• [DATA TO EXAMINE]
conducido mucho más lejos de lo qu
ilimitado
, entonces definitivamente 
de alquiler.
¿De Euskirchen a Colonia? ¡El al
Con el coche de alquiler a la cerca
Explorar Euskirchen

==

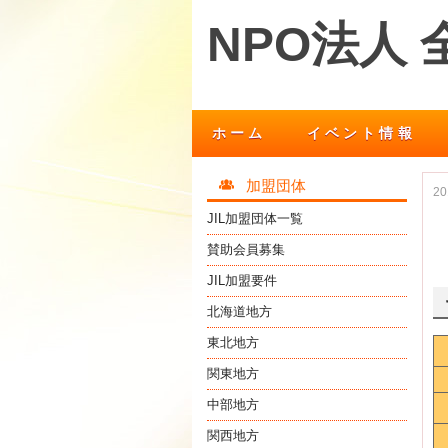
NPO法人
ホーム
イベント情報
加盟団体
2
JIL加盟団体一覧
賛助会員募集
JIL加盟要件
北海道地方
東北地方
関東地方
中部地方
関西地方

• [WHAT THIS TASK INVOLVES]
Report every line above that contains the string "Euskirchen", copying each one in full.

• [WORKED SOLUTION]
¿De Euskirchen a Colonia? ¡El al
Explorar Euskirchen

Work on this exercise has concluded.